With data in hand, companies should submit to groups such as CDP, DJSI, ISS, and of course, GRESB. Beyond the numbers and metrics of sustainability, these reporting bodies often ask for responses to explain and make sense of the data reported. This presents both an opportunity and trial for companies looking to lead industry discussion around material topics – with stakeholder engagement bringing twofold benefits.

First, getting stakeholder input allows companies to tailor messages specific to its groups’ needs and challenges. Second, transparency around a company’s sustainability performance primes investors to submit feedback for the future. In addition to the reporting bodies that companies are essentially required to disclose on, active participation in industry working groups such as the National Association of REITs (Nareit) can provide an effective channel to further engage with stakeholders and share best practices with peers.


Lead: Set Long-term Goals to Improve Performance

Even after an organization has its sustainability programs in place, commitments should be made to improve over time. Science-based targets (SBTs) to limit climate change to 1.5°C have taken the center stage in corporate sustainability, and 22 real estate companies have already set targets in line with climate science. While SBTs have a place in every sustainability strategy, obtaining enough stakeholder buy-in for these ambitious goals lies paramount to success.

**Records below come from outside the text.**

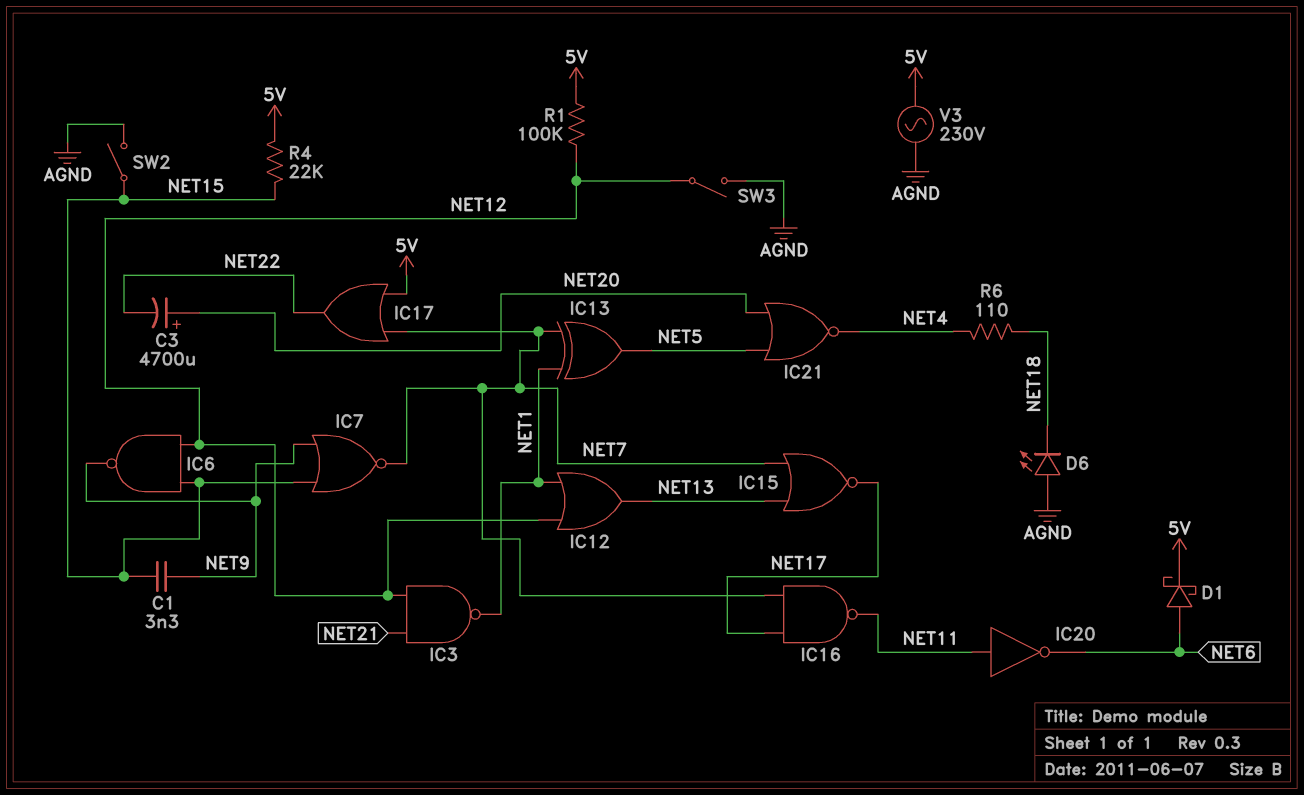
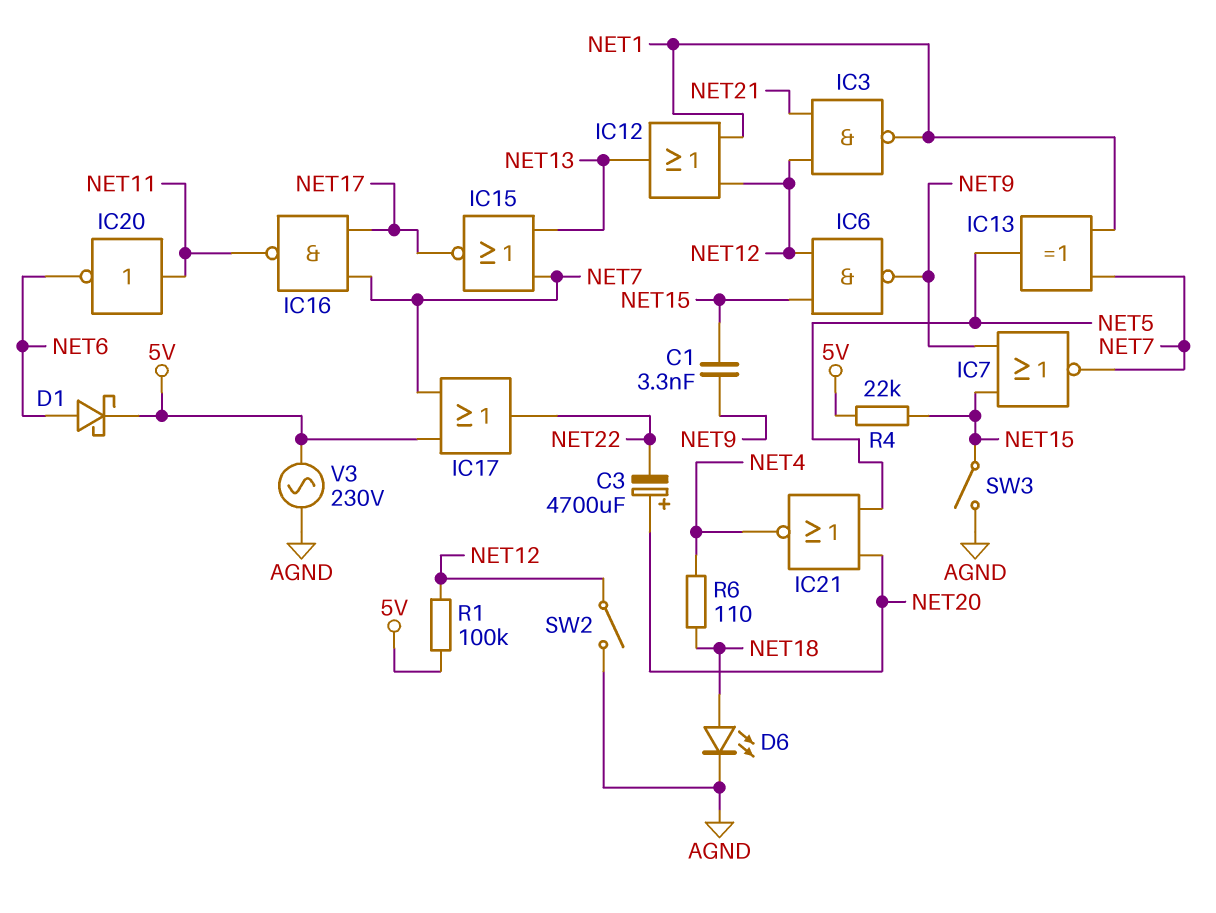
D6: LED (A AGND, K NET18) -> LED (A NET18, K AGND)
SW2: switch (AGND, NET15) -> switch (AGND, NET12)
SW3: switch (AGND, NET12) -> switch (AGND, NET15)

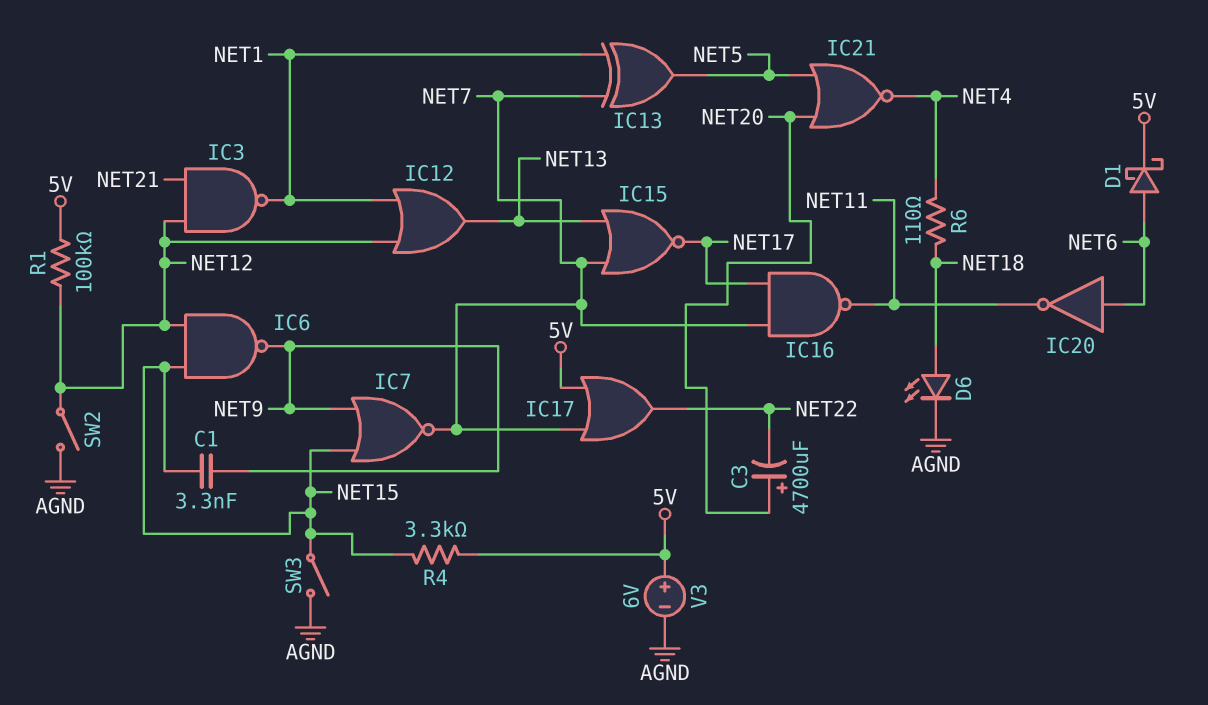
IC20: NOT (in NET11, out NET6) -> NOT (in NET6, out NET11)
R4: 22k (5V, NET15) -> 3.3k (5V, NET15)
V3: AC 230V (5V, AGND) -> 6V (plus 5V, minus AGND)

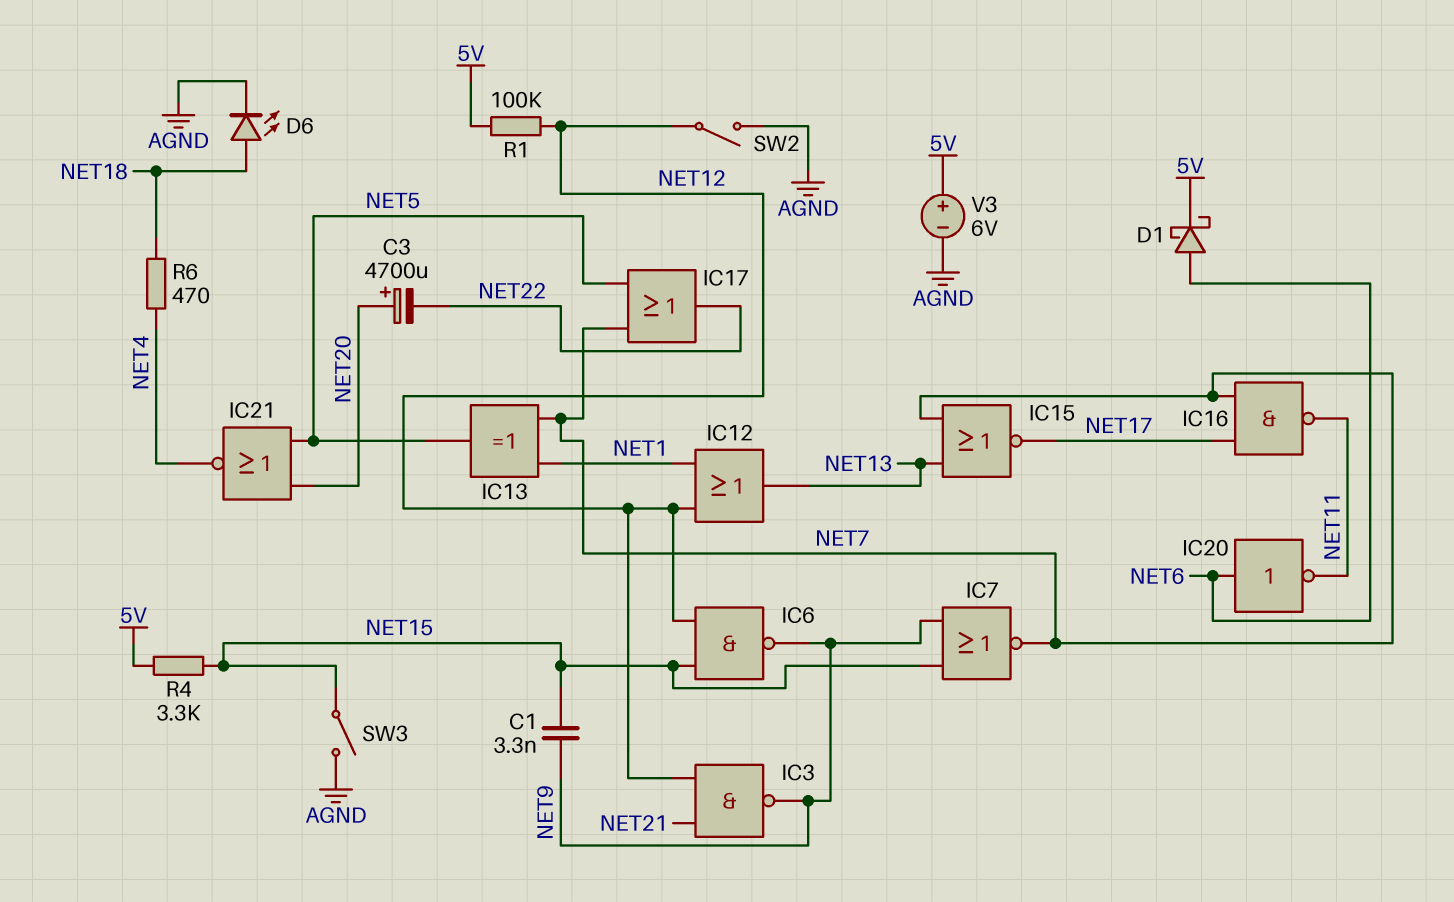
IC3: NAND (in NET12, in NET21, out NET1) -> NAND (in NET12, in NET21, out NET9)
IC17: OR (in 5V, in NET7, out NET22) -> OR (in NET5, in NET7, out NET22)
R6: 110 (NET4, NET18) -> 470 (NET4, NET18)

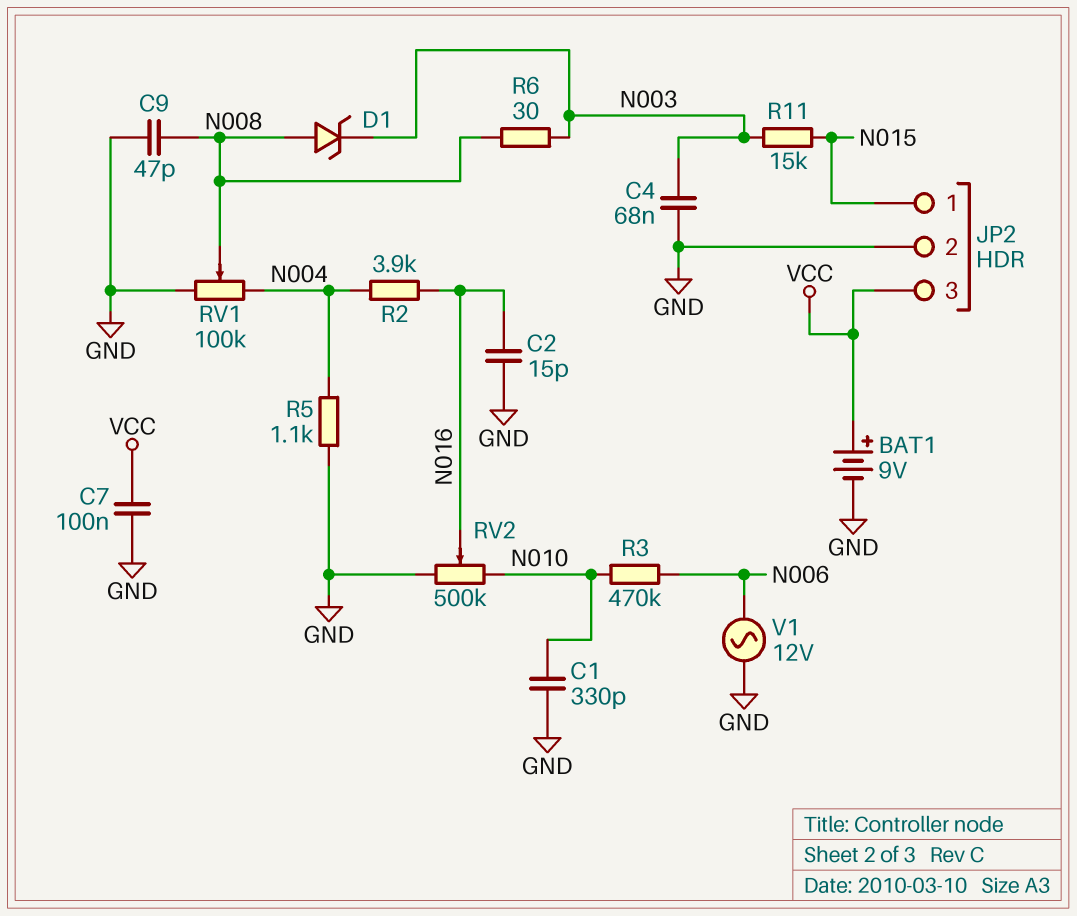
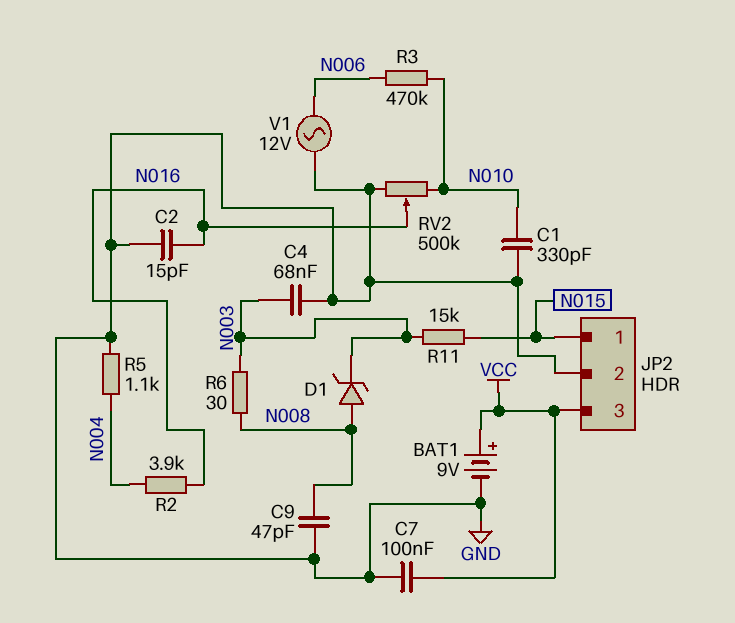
RV1: 100k (GND, N004, wiper N008) -> none

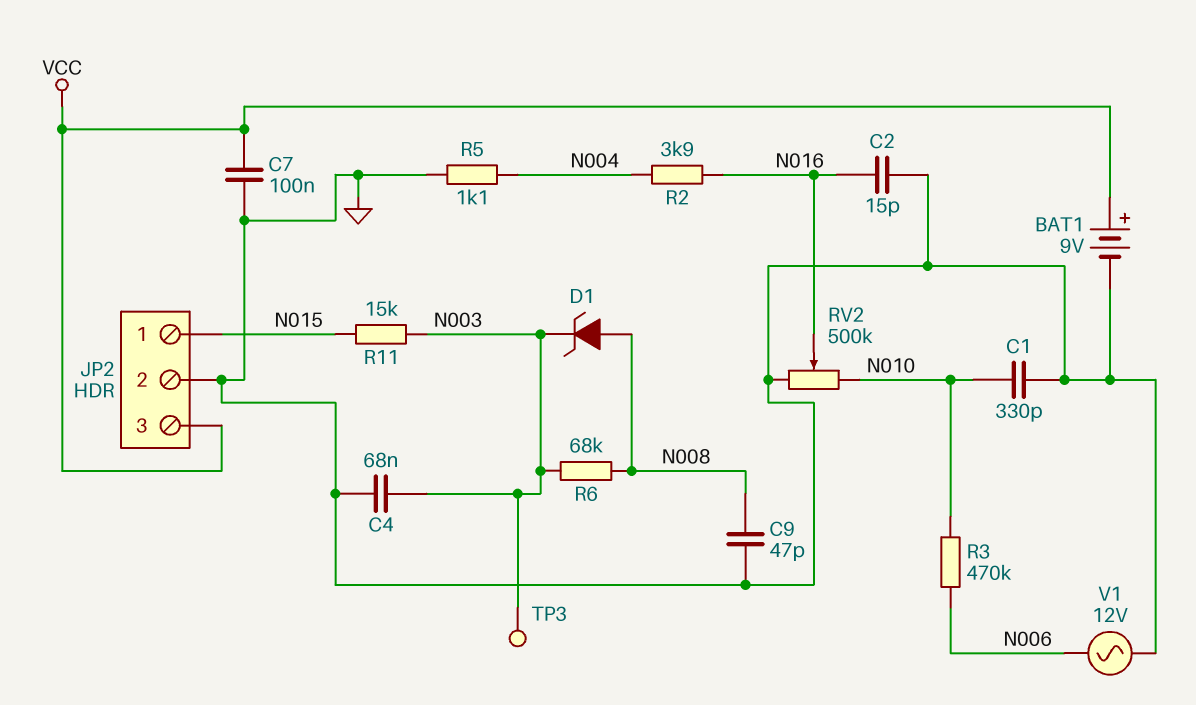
R6: 30 (N003, N008) -> 68k (N003, N008)
TP3: none -> test point (N003)

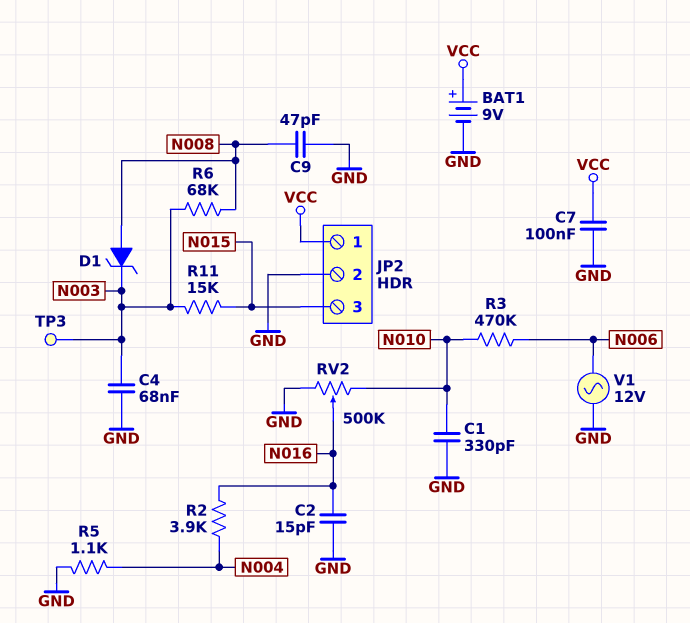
JP2 pin 1: N015 -> VCC
JP2 pin 3: VCC -> N015

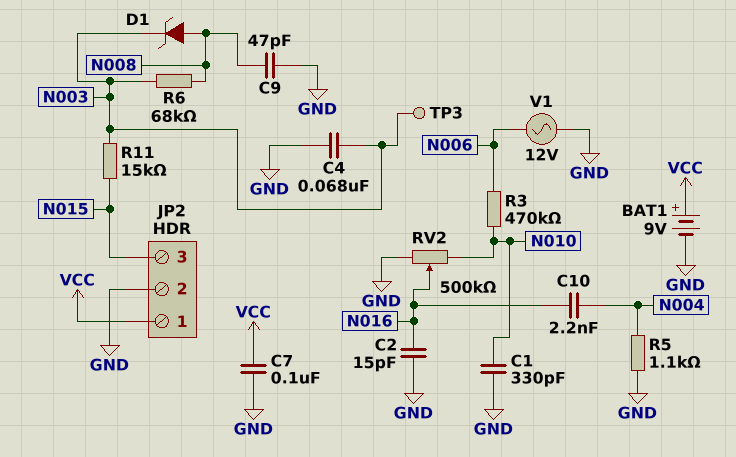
C10: none -> 2.2nF (N004, N016)
R2: 3.9k (N004, N016) -> none

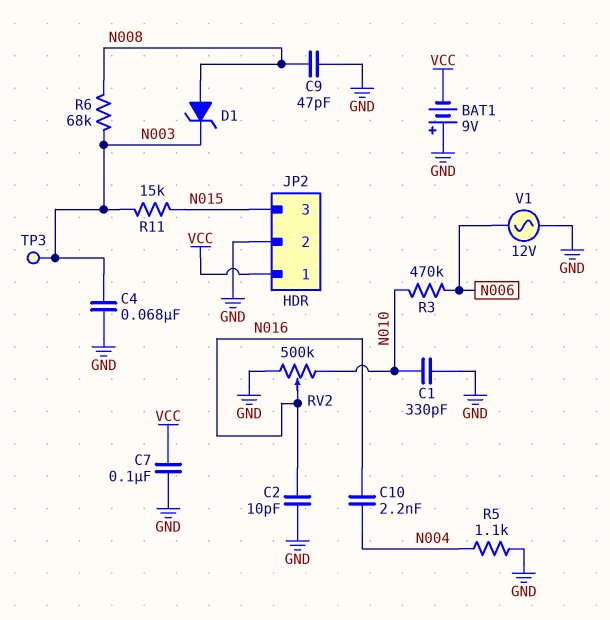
BAT1: 9V (plus VCC, minus GND) -> 9V (plus GND, minus VCC)
C2: 15pF (GND, N016) -> 10pF (GND, N016)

A challenge real estate companies struggle within setting SBTs is both in the collection and management of Scope 3 data. Before the Science-Based Targets Initiative will verify a company’s reduction goals, Scope 3 targets must be set if they constitute greater than 40% of a company’s total emissions. Given the difficulty in even setting an approved SBT, organizations within the real estate sector should proactively engage with tenants, suppliers, and others to form the relationships needed for successful emissions reductions.

Stakeholder engagement is core to the success of real estate companies on their sustainability journey. Where there’s an opportunity to drive collaborative action across stakeholders, do it. By joining stakeholders across each step of the sustainability journey, you can build bridges to meet your goals and continue building upon success.